Tasks to carry out =
1: Swap "Initially" for "At first" and write out the part of the excerpt on OCR for P&ID diagrams that opens with the words containing "Initially we explored" and closes with "not pursued further.".
2: Extend the excerpt on OCR for P&ID diagrams by writing what comes after its final sentence.

Excerpt provided =

=-=-=

The text recognition logic in this module is powered by Azure AI Document Intelligence, which also exposes APIs for Optical Character Recognition (OCR). This OCR service is optimized for large, text-heavy documents and engineering diagrams like P&IDs, and it includes a high-resolution extraction capability that we used to recognize small text from large-sized documents. The quality of the text detection was acceptable for our use case, with an average error rate of 10% of error if the symbols were crowded.

Initially we explored a general Optical Character Recognition (OCR) service using Azure AI Vision, unfortunately due to the nature of P&ID documents, the confidence in detecting complex text with high-resolution was not acceptable, i.e. confusing measurement symbols. Therefore, this approach was not pursued further.

Based on our project requirements, the relevant results include each piece of text recognized, the bounding box coordinates of that text in the image, and the confidence score of the OCR results; these can be further analyzed to associate text with symbols. OCR via Azure AI Document Intelligence is able to understand the content, layout, style, and semantic elements of the image analyzed; although we didn’t utilize this as part of this project, we noticed opportunities for future extension, such as extraction of structured text (e.g. tables).

=-=-=

Stored data
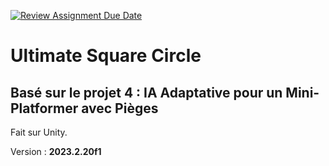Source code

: [![Review Assignment Due Date](https://classroom.github.com/assets/deadline-readme-button-22041afd0340ce965d47ae6ef1cefeee28c7c493a6346c4f15d667ab976d596c.svg)](https://classroom.github.com/a/s04RB3zh)

# Ultimate Square Circle

## Basé sur le projet 4 : IA Adaptative pour un Mini-Platformer avec Pièges

Fait sur Unity.

Version : **2023.2.20f1**
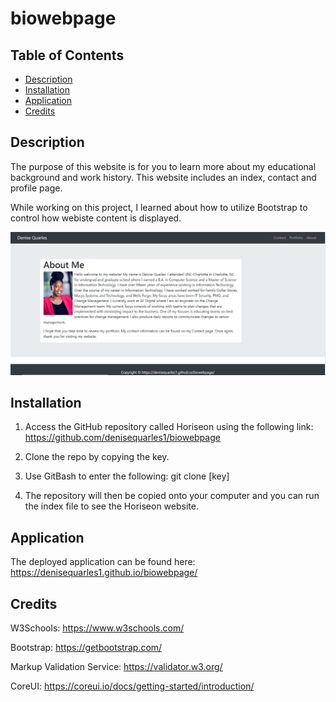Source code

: # biowebpage
## Table of Contents
* [Description](#description)
* [Installation](#installation)
* [Application](#application)
* [Credits](#credits)

## Description
The purpose of this website is for you to learn more about my educational background and work history. This website includes an index, contact and profile page. <br>

 While working on this project, I learned about how to utilize Bootstrap to control how webiste content is displayed. <br>
 
 <img src="biowebpage.JPG"> 
 

## Installation
1. Access the GitHub repository called Horiseon using the following link: https://github.com/denisequarles1/biowebpage

2. Clone the repo by copying the key.

3. Use GitBash to enter the following: git clone [key]

4. The repository will then be copied onto your computer and you can run the index file to see the Horiseon website.

## Application
The deployed application can be found here: https://denisequarles1.github.io/biowebpage/


## Credits
W3Schools: https://www.w3schools.com/

Bootstrap: https://getbootstrap.com/

Markup Validation Service: https://validator.w3.org/

CoreUI: https://coreui.io/docs/getting-started/introduction/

=-=-=

Outputs for the tasks =
1:
At first we explored a general Optical Character Recognition (OCR) service using Azure AI Vision, unfortunately due to the nature of P&ID documents, the confidence in detecting complex text with high-resolution was not acceptable, i.e. confusing measurement symbols. Therefore, this approach was not pursued further.

2:
Text detection output

Figure 4. Detected symbols with their corresponding tag

Line Detection Module


  • Determining different types of lines, such as dotted and solid lines, requires the use of different line detection techniques due to variations in line style, factors like thickness, separation among lines.

Image Preprocessing Strategies

From the outset, we understood that running a line detection algorithm could be time-consuming. The time duration is dependent on the image size and the number of lines drawn on the P&ID. On average, it takes about 20 seconds to process images with a size of 7168 x 4561. Also, it’s important to note that the image may contain a significant amount of “noise” – elements we’re not interested in, such as text, symbols, legends on the right side, and the outer box.

To reduce processing time, we considered focusing on the area of interest by cropping the image and removing extraneous elements like symbols and text as detected in the previous steps.

Additionally, we observed that line detection techniques tend to generate extra lines proportional to the line thickness. Therefore, the algorithm operates more accurately when the lines are thinner (1 pixel). As a result, we applied the Zhang-Suen thinning algorithm as part of the preprocessing.

Considering the numerous filters and preprocessing strategies that can be time-consuming, we decided to use a background job to handle all this processing.

Hough Transform

We explored different line detection techniques from research papers, such as Standard Hough Transform, Contour Tracing and Pixel Search.

Since our requirements were limited to only detecting horizontal and vertical continuous lines, Standard Hough Transform fit our needs in terms of quality. The main difficulty was to find the right set of parameters to detect the line segments properly on P&IDs, i.e. setting the “hough_theta” variable is a good candidate to tune if diagonal lines aren’t being detected in image properly.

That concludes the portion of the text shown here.